MATERIAL FOR THIS TASK:
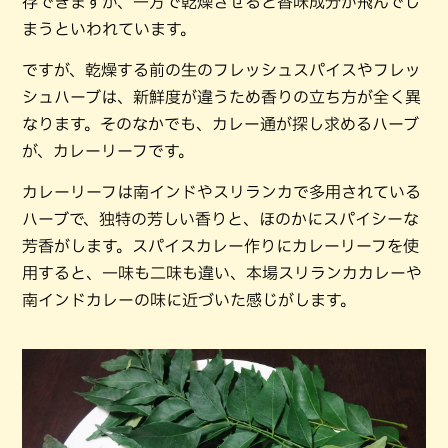
存できますが、一方で乾燥させると香味成分が飛んでし
まうといわれています。
ですが、乾燥する前の生のフレッシュスパイスやフレッ
シュハーブは、新鮮度が違うため香りの立ち方が全く異
なります。そのなかでも、カレー通が探し求めるハーブ
が、カレーリーフです。
カレーリーフは南インドやスリランカで多用されている
ハーブで、独特の芳しい香りと、ほのかにスパイシーな
芳香がします。スパイスカレー作りにカレーリーフを使
用すると、一味も二味も違い、本場スリランカカレーや
南インドカレーの味に近づいた感じがします。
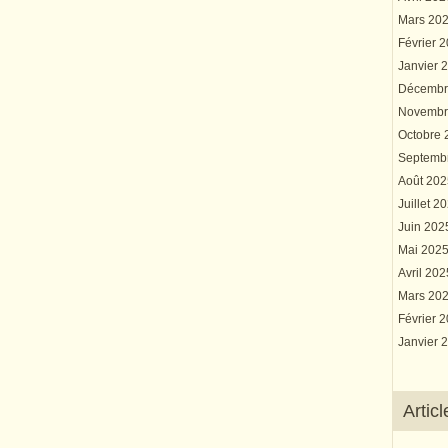
Mars 20
Février 
Janvier 
Décembr
Novembr
Octobre
Septemb
Août 20
Juillet 2
Juin 20
Mai 202
Avril 20
Mars 20
Février 
Janvier 
Artic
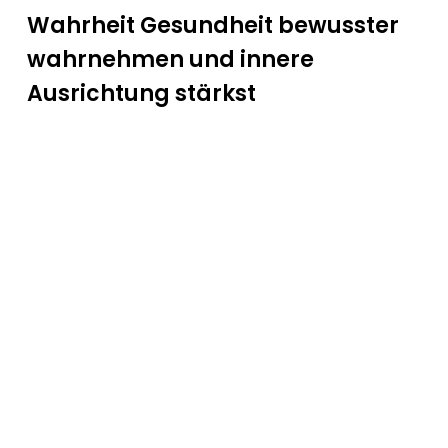
Wahrheit Gesundheit bewusster
wahrnehmen und innere
Ausrichtung stärkst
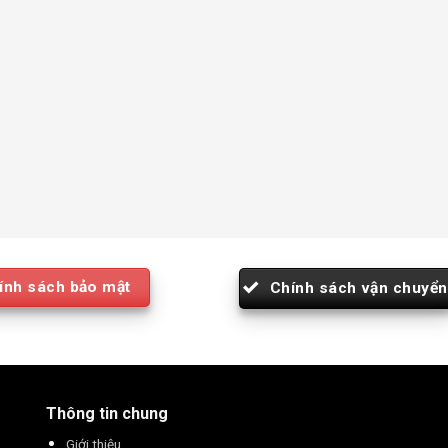
ính sách bảo mật
Chính sách vận chuyển
Thông tin chung
Giới thiệu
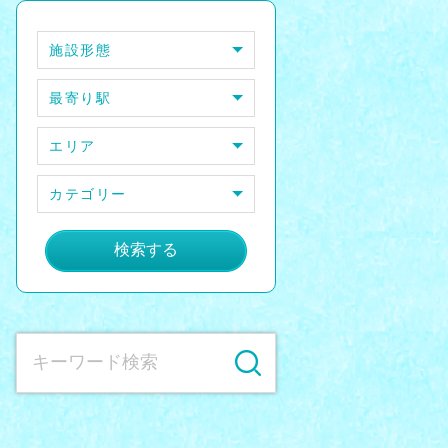
施設形態
最寄り駅
エリア
カテゴリー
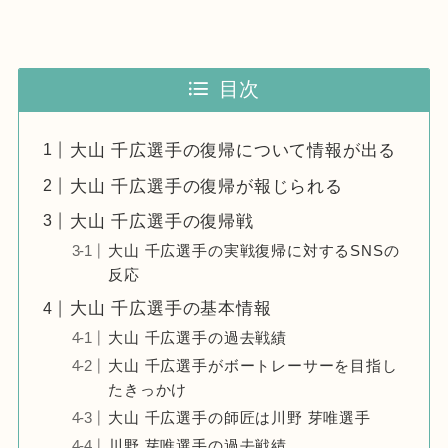
目次
大山 千広選手の復帰について情報が出る
大山 千広選手の復帰が報じられる
大山 千広選手の復帰戦
大山 千広選手の実戦復帰に対するSNSの
反応
大山 千広選手の基本情報
大山 千広選手の過去戦績
大山 千広選手がボートレーサーを目指し
たきっかけ
大山 千広選手の師匠は川野 芽唯選手
川野 芽唯選手の過去戦績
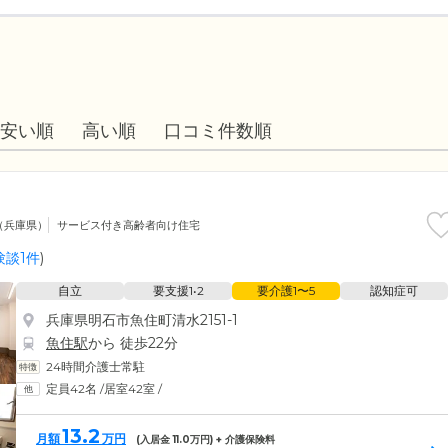
安い順
高い順
口コミ件数順
（兵庫県）
サービス付き高齢者向け住宅
験談1件
)
自立
要支援1•2
要介護1〜5
認知症可
兵庫県明石市魚住町清水2151-1
魚住駅
から 徒歩22分
24時間介護士常駐
定員42名
/
居室42室
/
13.2
月額
万円
(入居金
11.0
万円) + 介護保険料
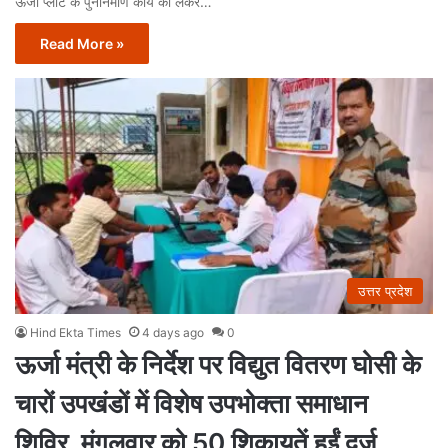
ऊर्जा प्लांट के पुनर्निर्माण कार्य को लेकर…
Read More »
उत्तर प्रदेश
Hind Ekta Times
4 days ago
0
ऊर्जा मंत्री के निर्देश पर विद्युत वितरण घोसी के
चारों उपखंडों में विशेष उपभोक्ता समाधान
शिविर, मंगलवार को 50 शिकायतें हुईं दर्ज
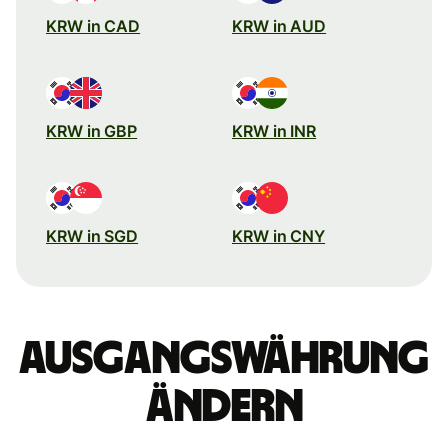
KRW in CAD
KRW in AUD
KRW in GBP
KRW in INR
KRW in SGD
KRW in CNY
Ausgangswährung
ändern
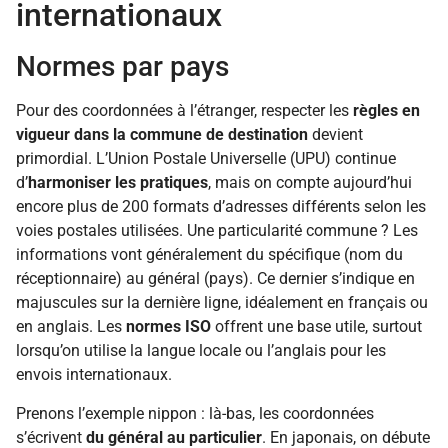
internationaux
Normes par pays
Pour des coordonnées à l’étranger, respecter les
règles en
vigueur dans la commune de destination
devient
primordial. L’Union Postale Universelle (UPU) continue
d’
harmoniser les pratiques
, mais on compte aujourd’hui
encore plus de 200 formats d’adresses différents selon les
voies postales utilisées. Une particularité commune ? Les
informations vont généralement du spécifique (nom du
réceptionnaire) au général (pays). Ce dernier s’indique en
majuscules sur la dernière ligne, idéalement en français ou
en anglais. Les
normes ISO
offrent une base utile, surtout
lorsqu’on utilise la langue locale ou l’anglais pour les
envois internationaux.
Prenons l’exemple nippon : là-bas, les coordonnées
s’écrivent
du général au particulier
. En japonais, on débute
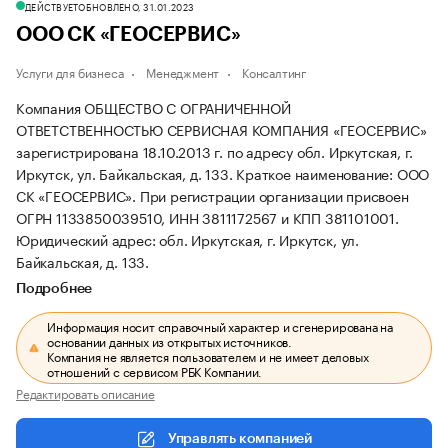
ДЕЙСТВУЕТ
ОБНОВЛЕНО, 31.01.2023
ООО СК «ГЕОСЕРВИС»
Услуги для бизнеса
Менеджмент
Консалтинг
Компания ОБЩЕСТВО С ОГРАНИЧЕННОЙ
ОТВЕТСТВЕННОСТЬЮ СЕРВИСНАЯ КОМПАНИЯ «ГЕОСЕРВИС»
зарегистрирована 18.10.2013 г. по адресу обл. Иркутская, г.
Иркутск, ул. Байкальская, д. 133.
Краткое наименование: ООО
СК «ГЕОСЕРВИС».
При регистрации организации присвоен
ОГРН 1133850039510, ИНН 3811172567 и КПП 381101001.
Юридический адрес: обл. Иркутская, г. Иркутск, ул.
Байкальская, д. 133.
Подробнее
Информация носит справочный характер и сгенерирована на
основании данных из открытых источников.
Компания не является пользователем и не имеет деловых
отношений с сервисом РБК Компании.
Редактировать описание
Управлять компанией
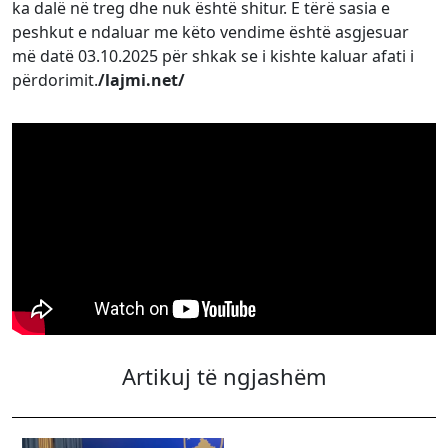
ka dalë në treg dhe nuk është shitur. E tërë sasia e
peshkut e ndaluar me këto vendime është asgjesuar
më datë 03.10.2025 për shkak se i kishte kaluar afati i
përdorimit.
/lajmi.net/
Artikuj të ngjashëm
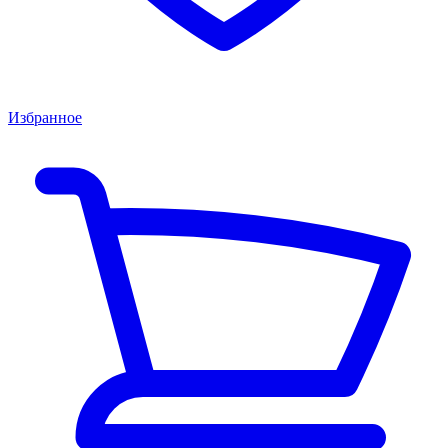
Избранное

WHAT THE TASK ASKS: Reproduce all of the text read from the material above, line for line and without changes, and leave out the picture markers.

ANSWER TO THIS PROBLEM:
存できますが、一方で乾燥させると香味成分が飛んでし
まうといわれています。
ですが、乾燥する前の生のフレッシュスパイスやフレッ
シュハーブは、新鮮度が違うため香りの立ち方が全く異
なります。そのなかでも、カレー通が探し求めるハーブ
が、カレーリーフです。
カレーリーフは南インドやスリランカで多用されている
ハーブで、独特の芳しい香りと、ほのかにスパイシーな
芳香がします。スパイスカレー作りにカレーリーフを使
用すると、一味も二味も違い、本場スリランカカレーや
南インドカレーの味に近づいた感じがします。
Mars 20
Février 
Janvier 
Décembr
Novembr
Octobre
Septemb
Août 20
Juillet 2
Juin 20
Mai 202
Avril 20
Mars 20
Février 
Janvier 
Artic
Wahrheit Gesundheit bewusster
wahrnehmen und innere
Ausrichtung stärkst
ính sách bảo mật
Chính sách vận chuyển
Thông tin chung
Giới thiệu
施設形態
最寄り駅
エリア
カテゴリー
目次
大山 千広選手の復帰について情報が出る
大山 千広選手の復帰が報じられる
大山 千広選手の復帰戦
大山 千広選手の実戦復帰に対するSNSの
反応
大山 千広選手の基本情報
大山 千広選手の過去戦績
大山 千広選手がボートレーサーを目指し
たきっかけ
大山 千広選手の師匠は川野 芽唯選手
川野 芽唯選手の過去戦績
安い順
高い順
口コミ件数順
（兵庫県）
サービス付き高齢者向け住宅
験談1件
)
自立
要支援1•2
要介護1〜5
認知症可
兵庫県明石市魚住町清水2151-1
魚住駅
から 徒歩22分
24時間介護士常駐
定員42名
/
居室42室
/
13.2
月額
万円
(入居金
11.0
万円) + 介護保険料
ऊर्जा प्लांट के पुनर्निर्माण कार्य को लेकर…
Read More »
उत्तर प्रदेश
Hind Ekta Times
4 days ago
0
ऊर्जा मंत्री के निर्देश पर विद्युत वितरण घोसी के
चारों उपखंडों में विशेष उपभोक्ता समाधान
शिविर, मंगलवार को 50 शिकायतें हुईं दर्ज
KRW in CAD
KRW in AUD
KRW in GBP
KRW in INR
KRW in SGD
KRW in CNY
Ausgangswährung
ändern
internationaux
Normes par pays
Pour des coordonnées à l’étranger, respecter les
règles en
vigueur dans la commune de destination
devient
primordial. L’Union Postale Universelle (UPU) continue
d’
harmoniser les pratiques
, mais on compte aujourd’hui
encore plus de 200 formats d’adresses différents selon les
voies postales utilisées. Une particularité commune ? Les
informations vont généralement du spécifique (nom du
réceptionnaire) au général (pays). Ce dernier s’indique en
majuscules sur la dernière ligne, idéalement en français ou
en anglais. Les
normes ISO
offrent une base utile, surtout
lorsqu’on utilise la langue locale ou l’anglais pour les
envois internationaux.
Prenons l’exemple nippon : là-bas, les coordonnées
s’écrivent
du général au particulier
. En japonais, on débute
ДЕЙСТВУЕТ
ОБНОВЛЕНО, 31.01.2023
ООО СК «ГЕОСЕРВИС»
Услуги для бизнеса
Менеджмент
Консалтинг
Компания ОБЩЕСТВО С ОГРАНИЧЕННОЙ
ОТВЕТСТВЕННОСТЬЮ СЕРВИСНАЯ КОМПАНИЯ «ГЕОСЕРВИС»
зарегистрирована 18.10.2013 г. по адресу обл. Иркутская, г.
Иркутск, ул. Байкальская, д. 133.
Краткое наименование: ООО
СК «ГЕОСЕРВИС».
При регистрации организации присвоен
ОГРН 1133850039510, ИНН 3811172567 и КПП 381101001.
Юридический адрес: обл. Иркутская, г. Иркутск, ул.
Байкальская, д. 133.
Подробнее
Информация носит справочный характер и сгенерирована на
основании данных из открытых источников.
Компания не является пользователем и не имеет деловых
отношений с сервисом РБК Компании.
Редактировать описание
Управлять компанией
ka dalë në treg dhe nuk është shitur. E tërë sasia e
peshkut e ndaluar me këto vendime është asgjesuar
më datë 03.10.2025 për shkak se i kishte kaluar afati i
përdorimit.
/lajmi.net/
Artikuj të ngjashëm
Избранное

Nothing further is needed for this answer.